An old mysterious man doesn’t interact much with the people from town.
(The Missouri Review, Fall, 2007)
The beginning is the elaborately described static image of a house, and it’s kinda beautiful. A Simple still life. Then things get all vague and boring and I stopped caring. Kept reading. No longer cared.
A passenger on a train watches a boy throw a rock through a window.
(from Double Wide)
I saw the rock, saw the boy who threw it. I saw it hit the window next to the seat in front of me. Saw the window shatter instantly. Saw that now I couldn’t see through the window anymore.
Had to read this one quickly and kind of on the sly. I remember it was short and repetitive and kind of puzzling in the manner of Nude Descending Staircase. Ooh, you can read it here. It’ll take like two minutes.
Lots of people think lots of ways about things.
(from Hard to Admit and Harder to Escape)
Our partners wait for us on opposite coasts while in the country we become friends, knowing transgression is impossible. We swim together every afternoon, changing clothes demurely under our towels. One night the man tels a story and strokes my face to illustrate what someone did once. Despite myself I close my eyes during the touch, and afterward explain to the man and to myself that my response to the touch was just a physical reflex. Now we arm wrestle sometimes. I feel close to this man yet do not want sex with him, as he must certainly shrink from the possibility of sex with me. But I think about maybe falling asleep with him, touching hardly at all, waking up together as if something has been consummated.
Yeah, kinda hard to sum up, since this is really a post about 39 really short short stories (from that McSweeney’s mini box set thing). Know what, none of these paragraph-long little things disappointed me. Some were funny, and most had a pleasant conundrum or part where the character either grew or reconsidered or thought twice about something. Above, I’ve typed up my favorite so far, number 29.
A girl takes a summer job as a housekeeper for a rich couple.
(from The View from Castle Rock)
I’m a perfect mutt.
Alice Munro is the bee’s knees, the hornet’s cornet, the macaroni’s elbows. Few authors can kick so much ass with such simple action, such smart distillation of language. The surprises come from subtlety and insight, and beautifully unique moments. In this story she paints youth and age so smartly, giving neither a free pass or a hard time.
In the I Read A Short Story league, you come to notice a few common endgame moves, some slick shootout dekes authors like to try out once the overtime is over. One of the most, perhaps, common is the Future Tense Declaration Epilogue. As in:
And after this dreadful dinner party is over, I will pack up my things and I will leave this place, and I will just walk, walk across the ocean but it will only be as deep as my ankles and while it will be very cold I won’t mind much because I’ll be free and also the air above the water will be temperate.
(For a real example, see Daniel Alarcón’s, “Florida.”)
Another sneaky writer trick is the Connection With The Infinite Epilogue. For example:
And at that moment I was the dinner party, and the ocean and the ankles, and a great peace came over all of us.
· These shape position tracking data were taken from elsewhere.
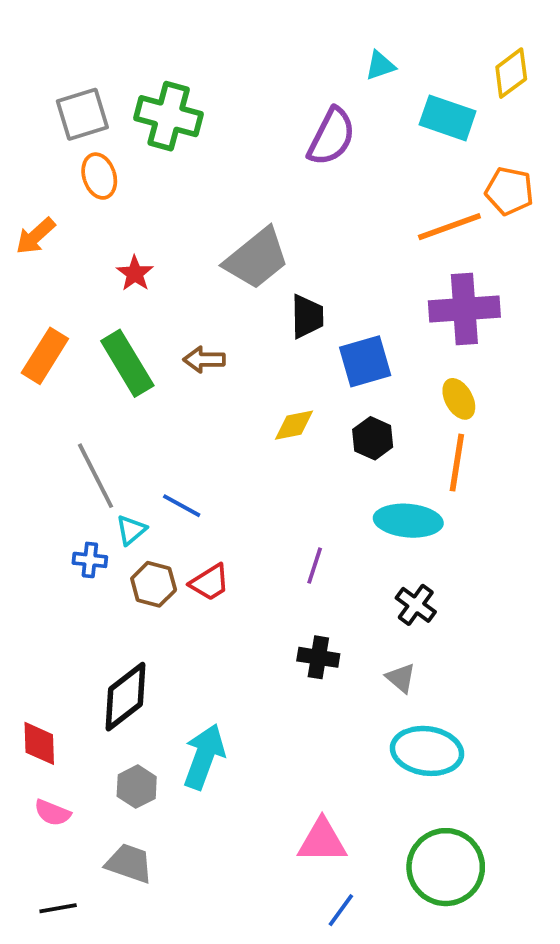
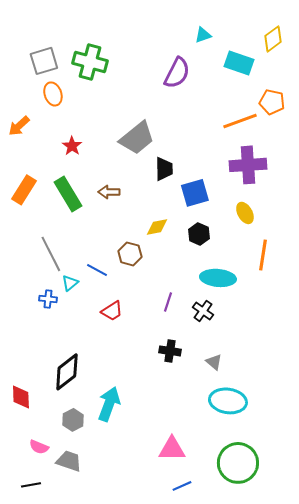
orange line: (457, 463) -> (263, 255), moved
brown hexagon: (154, 584) -> (130, 254), moved
black cross: (416, 605) -> (203, 311), moved
pink semicircle: (52, 813) -> (39, 447), moved
blue line: (341, 910) -> (182, 486), turned 30

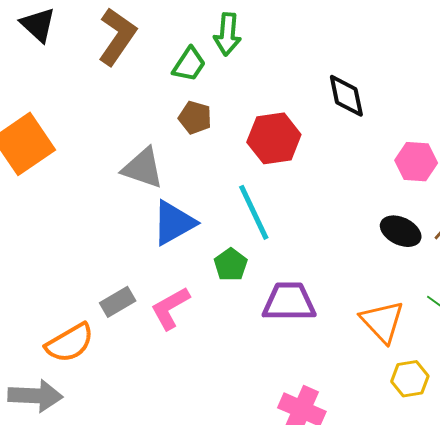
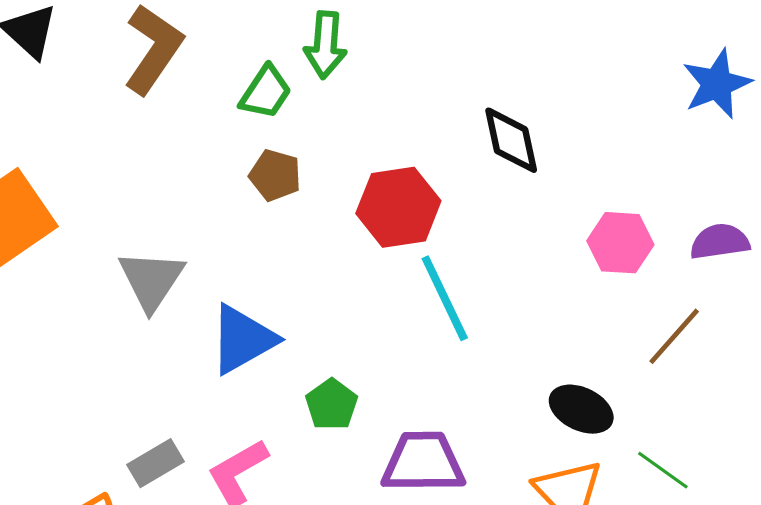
gray triangle: (143, 168) -> (151, 280), moved, turned 45
cyan line: (254, 212) -> (445, 298), moved
black ellipse: (401, 231) -> (581, 409), moved

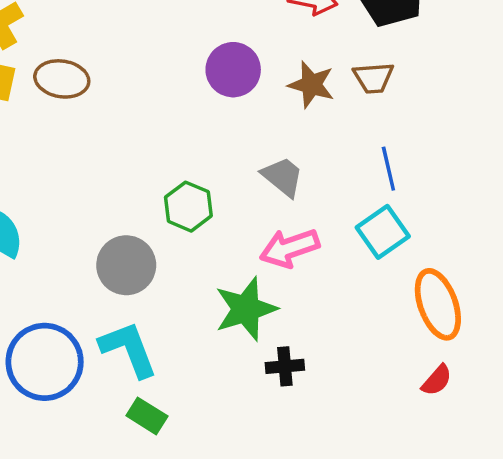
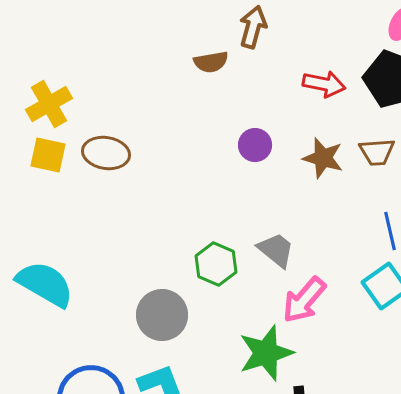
purple circle: (233, 70) -> (255, 145), size x0.7
gray trapezoid: (283, 177) -> (276, 250), moved
pink arrow: (290, 248) -> (304, 300), turned -30

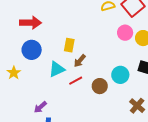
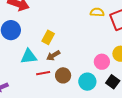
pink circle: (125, 33) -> (102, 62), moved
brown circle: (100, 86) -> (63, 75), moved

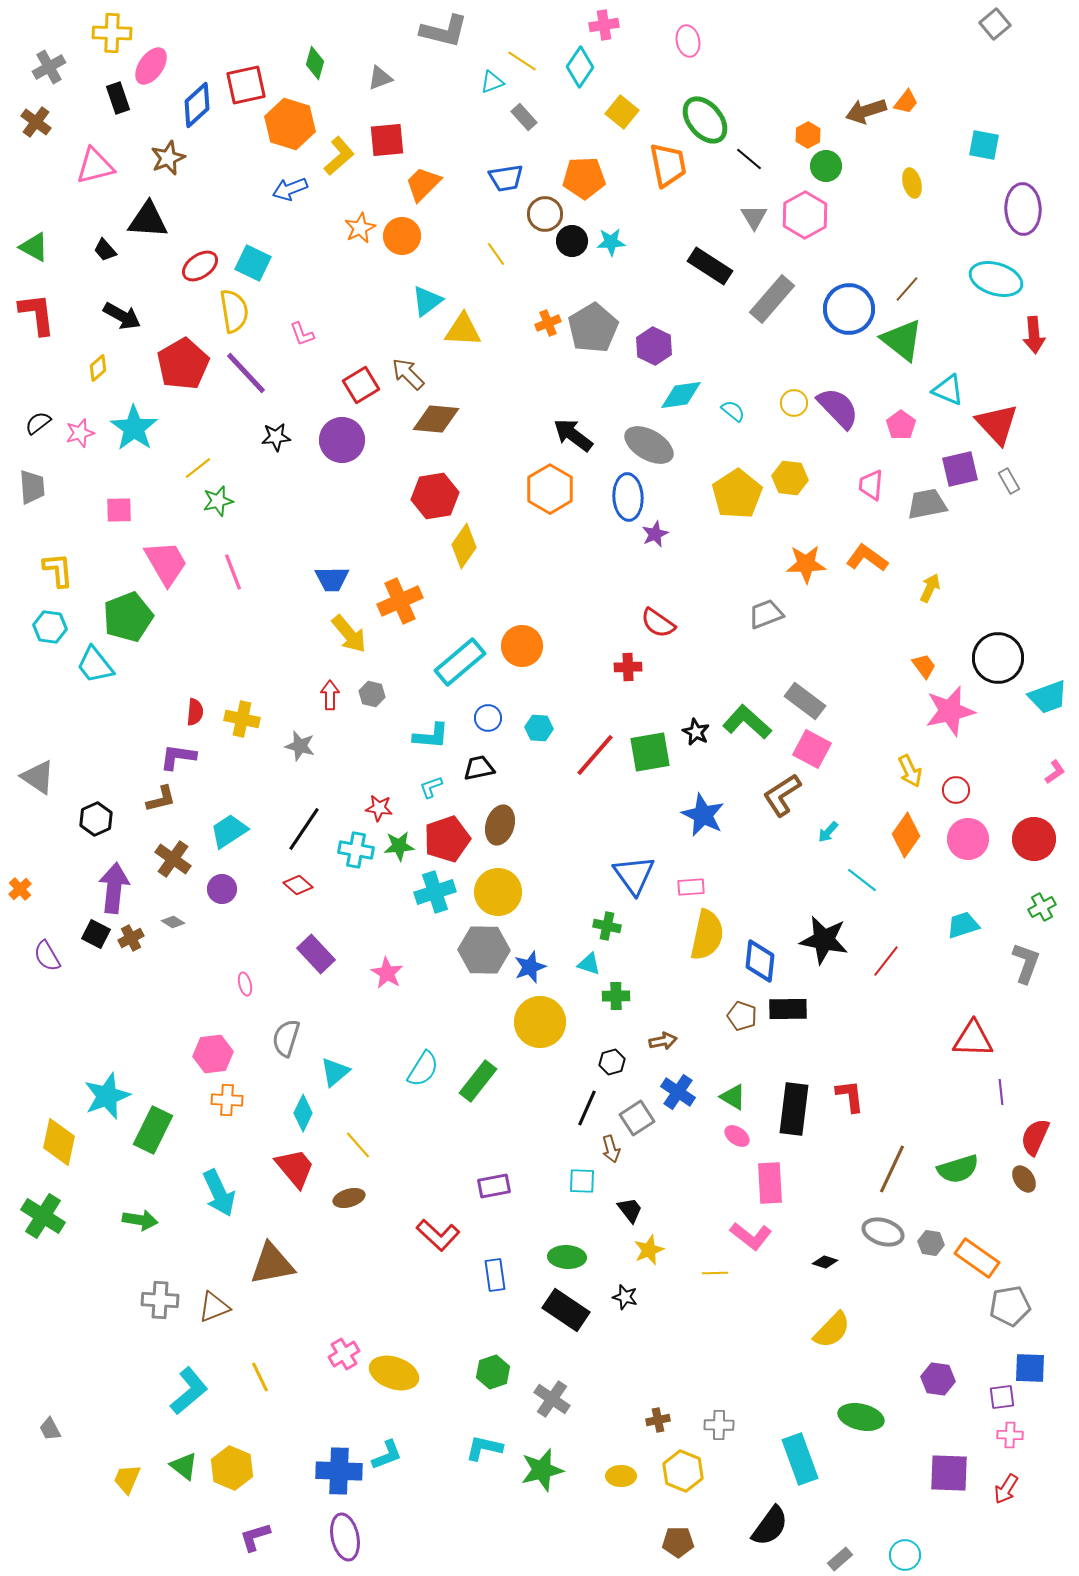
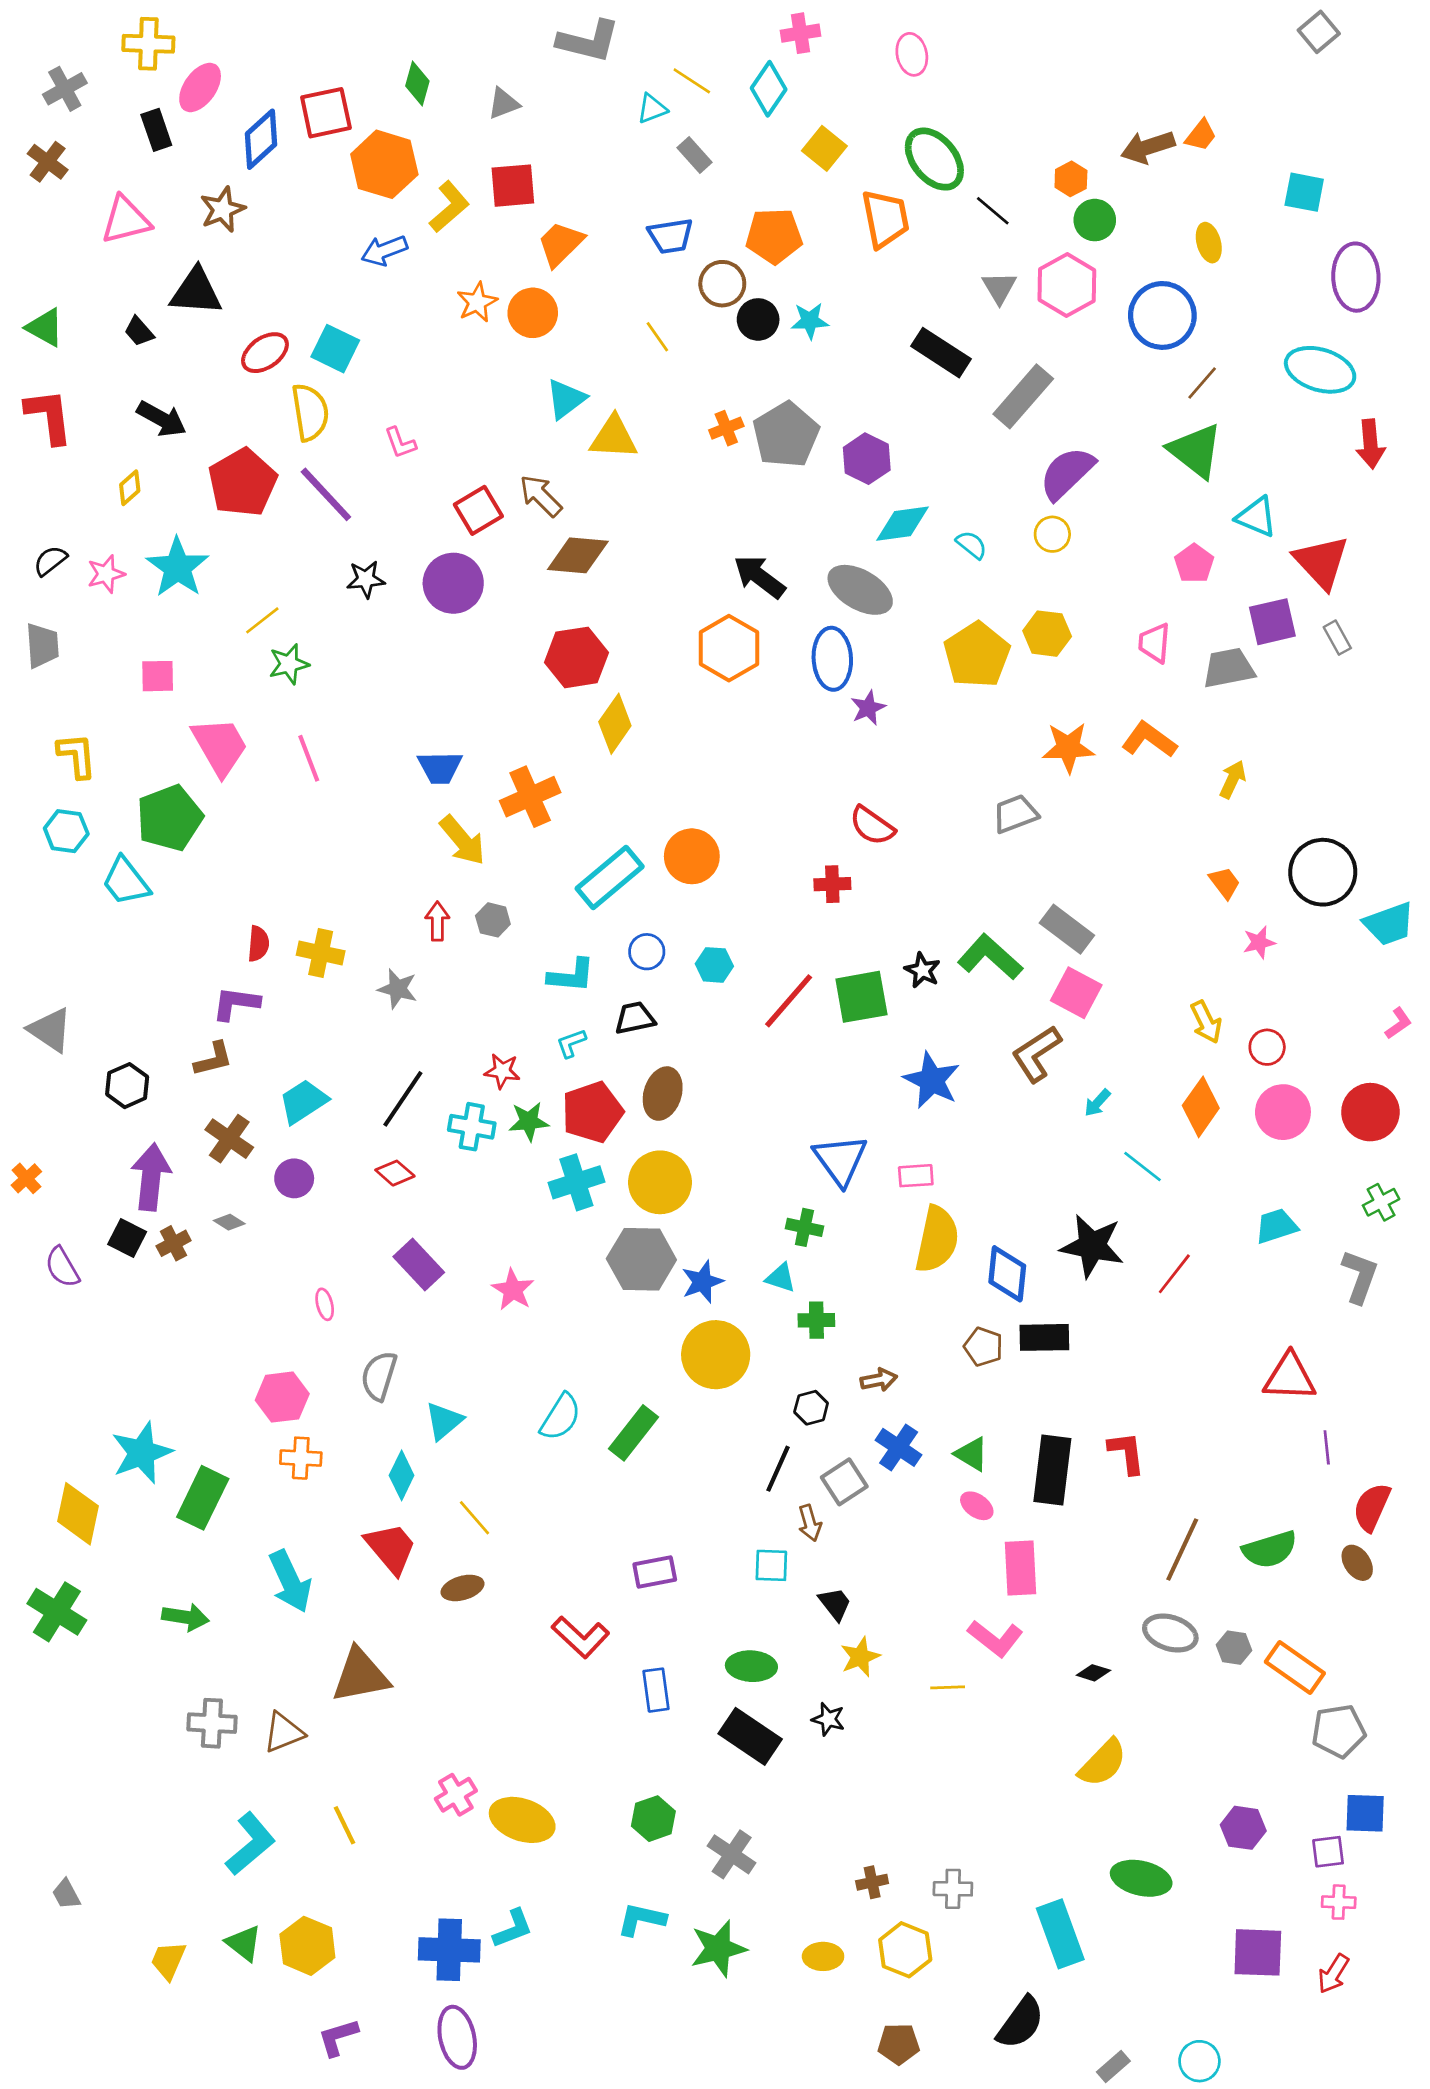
blue circle: (849, 309) -> (1162, 315), moved
purple semicircle: (838, 408) -> (1067, 473), moved, turned -90
pink star: (950, 711) -> (1259, 942), size x0.5

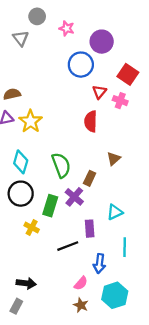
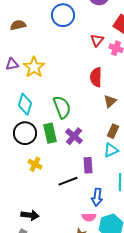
blue circle: (81, 65) -> (63, 15), moved
brown semicircle: (12, 94) -> (18, 25), moved
red semicircle: (91, 121) -> (96, 77), moved
brown rectangle: (90, 178) -> (113, 131), moved
green rectangle: (50, 206) -> (50, 133), moved, turned -30
pink semicircle: (81, 283) -> (89, 217), moved, turned 48

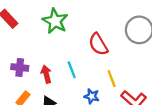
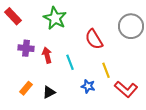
purple cross: (20, 68) -> (26, 48), moved
red arrow: (46, 74) -> (47, 55), moved

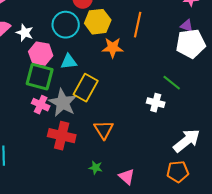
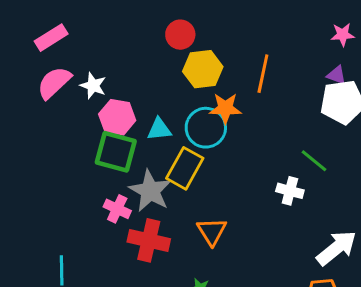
cyan circle: (66, 25) -> (206, 128), moved
pink cross: (41, 105) -> (117, 209), moved

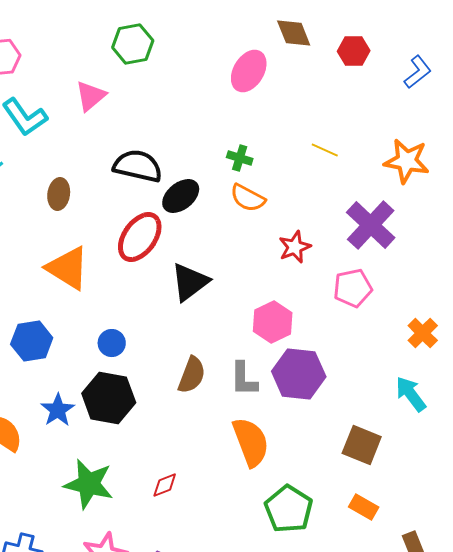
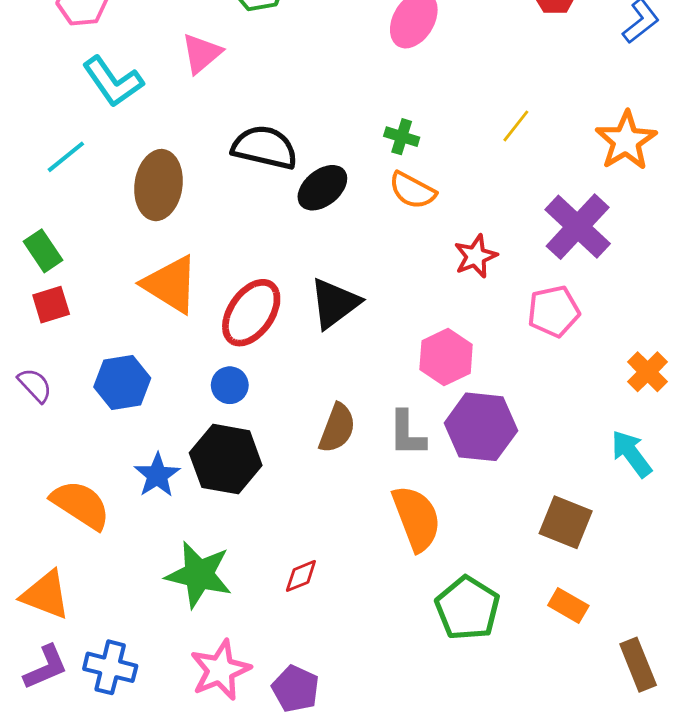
yellow line: (325, 150) -> (516, 126), turned -76
orange star: (407, 161) -> (626, 141), turned 30
brown ellipse: (59, 194) -> (159, 185), size x1.6
red ellipse: (140, 237) -> (251, 313), moved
“Hired Girl” has one of the best of these I can recall. Trick is to pull the trick without leaning too heavily on it, and to make sure you didn’t look like such a sly little imp any time before then, so nobody see it coming.
Two kids hide in the skating rink to see what happens at night.
(from St. Lucy’s Home for Girls Raised by Wolves)
I wouldn’t call this a tight story — I often found myself unable to come up with a clear mental picture of what the author was trying to say — but such a fantastical and chaotic ending probably wouldn’t benefit from 20/20 narration. So. I found “Lady Yeti” frustrating, but amusing and memorable too. A fellow reader recommended I check out this story, and when I opened the book I discovered that I’d already put a bookmark on it. Why? The word “yeti,” most likely. Everybody loves the yeti.